> [Directive]: Pick out every line of the items that contains the word "vibration", treating uppercase and lowercase as different.

Source texts of formatted documents
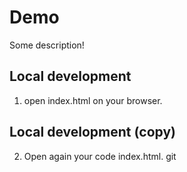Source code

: # Demo

Some description!

## Local development

1. open index.html on your browser.

## Local development (copy)

2. Open again your code index.html.
git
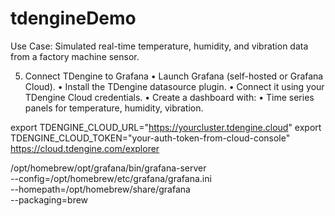 # tdengineDemo

Use Case: Simulated real-time temperature, humidity, and vibration data from a factory machine sensor.

5. Connect TDengine to Grafana
   • Launch Grafana (self-hosted or Grafana Cloud).
   • Install the TDengine datasource plugin.
   • Connect it using your TDengine Cloud credentials.
   • Create a dashboard with:
   • Time series panels for temperature, humidity, vibration.

export TDENGINE_CLOUD_URL="https://yourcluster.tdengine.cloud"
export TDENGINE_CLOUD_TOKEN="your-auth-token-from-cloud-console"
https://cloud.tdengine.com/explorer

/opt/homebrew/opt/grafana/bin/grafana-server \
 --config=/opt/homebrew/etc/grafana/grafana.ini \
 --homepath=/opt/homebrew/share/grafana \
 --packaging=brew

> [Output]:
Use Case: Simulated real-time temperature, humidity, and vibration data from a factory machine sensor.
   • Time series panels for temperature, humidity, vibration.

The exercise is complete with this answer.